Return every one of the following rows verbatim, reproducing each line without any alteration.

*Stored data*:

------------------------

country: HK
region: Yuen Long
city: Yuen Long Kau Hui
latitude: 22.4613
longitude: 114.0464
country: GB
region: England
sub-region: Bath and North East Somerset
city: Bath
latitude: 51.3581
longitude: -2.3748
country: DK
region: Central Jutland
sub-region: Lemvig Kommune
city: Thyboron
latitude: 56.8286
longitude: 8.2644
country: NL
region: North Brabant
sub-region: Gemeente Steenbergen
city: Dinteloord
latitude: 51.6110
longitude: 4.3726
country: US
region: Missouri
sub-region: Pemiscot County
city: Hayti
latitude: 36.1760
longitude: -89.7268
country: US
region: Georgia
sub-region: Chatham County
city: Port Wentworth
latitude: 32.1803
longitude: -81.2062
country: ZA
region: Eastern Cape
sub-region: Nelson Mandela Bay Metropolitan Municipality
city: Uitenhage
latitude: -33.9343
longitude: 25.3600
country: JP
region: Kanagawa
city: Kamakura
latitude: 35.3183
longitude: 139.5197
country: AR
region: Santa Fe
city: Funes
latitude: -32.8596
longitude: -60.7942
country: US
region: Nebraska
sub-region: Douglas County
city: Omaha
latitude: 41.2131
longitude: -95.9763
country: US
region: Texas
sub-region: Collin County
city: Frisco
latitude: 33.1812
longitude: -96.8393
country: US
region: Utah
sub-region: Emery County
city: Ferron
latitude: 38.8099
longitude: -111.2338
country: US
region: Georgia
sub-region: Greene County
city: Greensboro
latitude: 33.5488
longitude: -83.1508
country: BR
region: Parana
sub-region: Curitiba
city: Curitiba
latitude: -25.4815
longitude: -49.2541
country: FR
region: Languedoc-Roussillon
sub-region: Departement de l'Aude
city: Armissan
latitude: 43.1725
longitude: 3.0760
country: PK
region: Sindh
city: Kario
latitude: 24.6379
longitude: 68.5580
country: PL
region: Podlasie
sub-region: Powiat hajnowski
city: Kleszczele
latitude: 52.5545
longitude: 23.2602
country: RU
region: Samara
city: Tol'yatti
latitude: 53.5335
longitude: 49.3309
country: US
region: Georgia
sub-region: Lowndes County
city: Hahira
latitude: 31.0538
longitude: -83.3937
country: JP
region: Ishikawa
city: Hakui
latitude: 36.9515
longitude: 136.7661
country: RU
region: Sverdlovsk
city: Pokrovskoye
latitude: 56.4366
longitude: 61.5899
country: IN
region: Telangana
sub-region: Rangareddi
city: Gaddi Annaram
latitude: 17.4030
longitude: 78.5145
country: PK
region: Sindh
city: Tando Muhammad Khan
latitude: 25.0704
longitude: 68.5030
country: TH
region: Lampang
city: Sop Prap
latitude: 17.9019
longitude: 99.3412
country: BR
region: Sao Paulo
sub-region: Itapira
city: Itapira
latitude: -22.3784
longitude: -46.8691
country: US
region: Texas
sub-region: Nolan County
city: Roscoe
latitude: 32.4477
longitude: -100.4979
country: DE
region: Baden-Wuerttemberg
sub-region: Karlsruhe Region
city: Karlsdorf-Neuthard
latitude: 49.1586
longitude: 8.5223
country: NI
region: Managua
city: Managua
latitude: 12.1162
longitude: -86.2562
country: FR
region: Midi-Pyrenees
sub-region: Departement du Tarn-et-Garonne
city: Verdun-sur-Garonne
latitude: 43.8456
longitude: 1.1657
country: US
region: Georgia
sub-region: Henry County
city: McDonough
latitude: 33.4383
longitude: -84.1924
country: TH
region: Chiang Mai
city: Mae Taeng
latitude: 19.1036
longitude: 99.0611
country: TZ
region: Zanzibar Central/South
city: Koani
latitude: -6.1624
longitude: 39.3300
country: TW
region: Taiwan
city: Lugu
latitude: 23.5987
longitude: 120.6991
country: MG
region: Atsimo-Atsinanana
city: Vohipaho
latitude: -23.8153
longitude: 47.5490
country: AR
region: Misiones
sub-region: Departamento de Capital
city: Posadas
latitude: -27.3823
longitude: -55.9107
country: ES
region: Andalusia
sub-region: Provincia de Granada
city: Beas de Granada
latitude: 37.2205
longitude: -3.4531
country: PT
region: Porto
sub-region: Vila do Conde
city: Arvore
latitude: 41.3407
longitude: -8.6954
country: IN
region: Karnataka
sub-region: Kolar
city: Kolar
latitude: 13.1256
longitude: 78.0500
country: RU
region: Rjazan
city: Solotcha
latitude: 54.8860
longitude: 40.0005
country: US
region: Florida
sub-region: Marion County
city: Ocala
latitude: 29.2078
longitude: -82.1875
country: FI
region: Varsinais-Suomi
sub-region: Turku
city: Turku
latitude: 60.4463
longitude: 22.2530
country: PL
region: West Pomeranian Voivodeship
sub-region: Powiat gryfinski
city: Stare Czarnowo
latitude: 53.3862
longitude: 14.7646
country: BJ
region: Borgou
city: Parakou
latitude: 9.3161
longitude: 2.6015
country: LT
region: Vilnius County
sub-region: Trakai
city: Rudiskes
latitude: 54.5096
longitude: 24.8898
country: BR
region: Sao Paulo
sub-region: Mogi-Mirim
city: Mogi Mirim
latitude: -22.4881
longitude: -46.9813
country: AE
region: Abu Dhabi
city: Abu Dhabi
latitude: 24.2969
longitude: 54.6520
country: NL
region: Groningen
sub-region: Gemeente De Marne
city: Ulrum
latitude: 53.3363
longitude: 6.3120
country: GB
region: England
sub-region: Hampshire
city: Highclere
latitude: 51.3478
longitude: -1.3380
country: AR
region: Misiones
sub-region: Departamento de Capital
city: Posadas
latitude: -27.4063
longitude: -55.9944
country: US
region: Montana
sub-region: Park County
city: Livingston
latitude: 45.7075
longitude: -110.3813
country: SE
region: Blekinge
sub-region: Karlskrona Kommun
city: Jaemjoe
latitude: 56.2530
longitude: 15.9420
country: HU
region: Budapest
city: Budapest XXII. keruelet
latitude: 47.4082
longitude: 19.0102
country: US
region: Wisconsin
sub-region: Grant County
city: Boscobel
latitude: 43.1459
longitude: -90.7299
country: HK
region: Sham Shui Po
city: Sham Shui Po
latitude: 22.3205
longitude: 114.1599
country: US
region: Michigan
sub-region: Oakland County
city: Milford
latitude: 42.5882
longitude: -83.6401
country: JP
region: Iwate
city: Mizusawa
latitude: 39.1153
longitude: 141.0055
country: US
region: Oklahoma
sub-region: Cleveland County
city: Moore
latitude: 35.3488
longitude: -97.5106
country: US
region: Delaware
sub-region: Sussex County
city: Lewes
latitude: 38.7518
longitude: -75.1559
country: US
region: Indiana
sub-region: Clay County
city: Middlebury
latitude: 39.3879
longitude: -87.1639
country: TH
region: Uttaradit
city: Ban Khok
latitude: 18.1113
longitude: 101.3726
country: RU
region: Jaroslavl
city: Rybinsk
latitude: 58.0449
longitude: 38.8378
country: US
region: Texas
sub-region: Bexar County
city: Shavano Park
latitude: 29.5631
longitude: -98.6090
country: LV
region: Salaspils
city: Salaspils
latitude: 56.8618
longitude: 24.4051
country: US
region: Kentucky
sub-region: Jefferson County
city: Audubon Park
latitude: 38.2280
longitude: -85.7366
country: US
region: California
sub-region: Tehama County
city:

------------------------

*Solution for this exercise*:
country: HK
region: Yuen Long
city: Yuen Long Kau Hui
latitude: 22.4613
longitude: 114.0464
country: GB
region: England
sub-region: Bath and North East Somerset
city: Bath
latitude: 51.3581
longitude: -2.3748
country: DK
region: Central Jutland
sub-region: Lemvig Kommune
city: Thyboron
latitude: 56.8286
longitude: 8.2644
country: NL
region: North Brabant
sub-region: Gemeente Steenbergen
city: Dinteloord
latitude: 51.6110
longitude: 4.3726
country: US
region: Missouri
sub-region: Pemiscot County
city: Hayti
latitude: 36.1760
longitude: -89.7268
country: US
region: Georgia
sub-region: Chatham County
city: Port Wentworth
latitude: 32.1803
longitude: -81.2062
country: ZA
region: Eastern Cape
sub-region: Nelson Mandela Bay Metropolitan Municipality
city: Uitenhage
latitude: -33.9343
longitude: 25.3600
country: JP
region: Kanagawa
city: Kamakura
latitude: 35.3183
longitude: 139.5197
country: AR
region: Santa Fe
city: Funes
latitude: -32.8596
longitude: -60.7942
country: US
region: Nebraska
sub-region: Douglas County
city: Omaha
latitude: 41.2131
longitude: -95.9763
country: US
region: Texas
sub-region: Collin County
city: Frisco
latitude: 33.1812
longitude: -96.8393
country: US
region: Utah
sub-region: Emery County
city: Ferron
latitude: 38.8099
longitude: -111.2338
country: US
region: Georgia
sub-region: Greene County
city: Greensboro
latitude: 33.5488
longitude: -83.1508
country: BR
region: Parana
sub-region: Curitiba
city: Curitiba
latitude: -25.4815
longitude: -49.2541
country: FR
region: Languedoc-Roussillon
sub-region: Departement de l'Aude
city: Armissan
latitude: 43.1725
longitude: 3.0760
country: PK
region: Sindh
city: Kario
latitude: 24.6379
longitude: 68.5580
country: PL
region: Podlasie
sub-region: Powiat hajnowski
city: Kleszczele
latitude: 52.5545
longitude: 23.2602
country: RU
region: Samara
city: Tol'yatti
latitude: 53.5335
longitude: 49.3309
country: US
region: Georgia
sub-region: Lowndes County
city: Hahira
latitude: 31.0538
longitude: -83.3937
country: JP
region: Ishikawa
city: Hakui
latitude: 36.9515
longitude: 136.7661
country: RU
region: Sverdlovsk
city: Pokrovskoye
latitude: 56.4366
longitude: 61.5899
country: IN
region: Telangana
sub-region: Rangareddi
city: Gaddi Annaram
latitude: 17.4030
longitude: 78.5145
country: PK
region: Sindh
city: Tando Muhammad Khan
latitude: 25.0704
longitude: 68.5030
country: TH
region: Lampang
city: Sop Prap
latitude: 17.9019
longitude: 99.3412
country: BR
region: Sao Paulo
sub-region: Itapira
city: Itapira
latitude: -22.3784
longitude: -46.8691
country: US
region: Texas
sub-region: Nolan County
city: Roscoe
latitude: 32.4477
longitude: -100.4979
country: DE
region: Baden-Wuerttemberg
sub-region: Karlsruhe Region
city: Karlsdorf-Neuthard
latitude: 49.1586
longitude: 8.5223
country: NI
region: Managua
city: Managua
latitude: 12.1162
longitude: -86.2562
country: FR
region: Midi-Pyrenees
sub-region: Departement du Tarn-et-Garonne
city: Verdun-sur-Garonne
latitude: 43.8456
longitude: 1.1657
country: US
region: Georgia
sub-region: Henry County
city: McDonough
latitude: 33.4383
longitude: -84.1924
country: TH
region: Chiang Mai
city: Mae Taeng
latitude: 19.1036
longitude: 99.0611
country: TZ
region: Zanzibar Central/South
city: Koani
latitude: -6.1624
longitude: 39.3300
country: TW
region: Taiwan
city: Lugu
latitude: 23.5987
longitude: 120.6991
country: MG
region: Atsimo-Atsinanana
city: Vohipaho
latitude: -23.8153
longitude: 47.5490
country: AR
region: Misiones
sub-region: Departamento de Capital
city: Posadas
latitude: -27.3823
longitude: -55.9107
country: ES
region: Andalusia
sub-region: Provincia de Granada
city: Beas de Granada
latitude: 37.2205
longitude: -3.4531
country: PT
region: Porto
sub-region: Vila do Conde
city: Arvore
latitude: 41.3407
longitude: -8.6954
country: IN
region: Karnataka
sub-region: Kolar
city: Kolar
latitude: 13.1256
longitude: 78.0500
country: RU
region: Rjazan
city: Solotcha
latitude: 54.8860
longitude: 40.0005
country: US
region: Florida
sub-region: Marion County
city: Ocala
latitude: 29.2078
longitude: -82.1875
country: FI
region: Varsinais-Suomi
sub-region: Turku
city: Turku
latitude: 60.4463
longitude: 22.2530
country: PL
region: West Pomeranian Voivodeship
sub-region: Powiat gryfinski
city: Stare Czarnowo
latitude: 53.3862
longitude: 14.7646
country: BJ
region: Borgou
city: Parakou
latitude: 9.3161
longitude: 2.6015
country: LT
region: Vilnius County
sub-region: Trakai
city: Rudiskes
latitude: 54.5096
longitude: 24.8898
country: BR
region: Sao Paulo
sub-region: Mogi-Mirim
city: Mogi Mirim
latitude: -22.4881
longitude: -46.9813
country: AE
region: Abu Dhabi
city: Abu Dhabi
latitude: 24.2969
longitude: 54.6520
country: NL
region: Groningen
sub-region: Gemeente De Marne
city: Ulrum
latitude: 53.3363
longitude: 6.3120
country: GB
region: England
sub-region: Hampshire
city: Highclere
latitude: 51.3478
longitude: -1.3380
country: AR
region: Misiones
sub-region: Departamento de Capital
city: Posadas
latitude: -27.4063
longitude: -55.9944
country: US
region: Montana
sub-region: Park County
city: Livingston
latitude: 45.7075
longitude: -110.3813
country: SE
region: Blekinge
sub-region: Karlskrona Kommun
city: Jaemjoe
latitude: 56.2530
longitude: 15.9420
country: HU
region: Budapest
city: Budapest XXII. keruelet
latitude: 47.4082
longitude: 19.0102
country: US
region: Wisconsin
sub-region: Grant County
city: Boscobel
latitude: 43.1459
longitude: -90.7299
country: HK
region: Sham Shui Po
city: Sham Shui Po
latitude: 22.3205
longitude: 114.1599
country: US
region: Michigan
sub-region: Oakland County
city: Milford
latitude: 42.5882
longitude: -83.6401
country: JP
region: Iwate
city: Mizusawa
latitude: 39.1153
longitude: 141.0055
country: US
region: Oklahoma
sub-region: Cleveland County
city: Moore
latitude: 35.3488
longitude: -97.5106
country: US
region: Delaware
sub-region: Sussex County
city: Lewes
latitude: 38.7518
longitude: -75.1559
country: US
region: Indiana
sub-region: Clay County
city: Middlebury
latitude: 39.3879
longitude: -87.1639
country: TH
region: Uttaradit
city: Ban Khok
latitude: 18.1113
longitude: 101.3726
country: RU
region: Jaroslavl
city: Rybinsk
latitude: 58.0449
longitude: 38.8378
country: US
region: Texas
sub-region: Bexar County
city: Shavano Park
latitude: 29.5631
longitude: -98.6090
country: LV
region: Salaspils
city: Salaspils
latitude: 56.8618
longitude: 24.4051
country: US
region: Kentucky
sub-region: Jefferson County
city: Audubon Park
latitude: 38.2280
longitude: -85.7366
country: US
region: California
sub-region: Tehama County
city:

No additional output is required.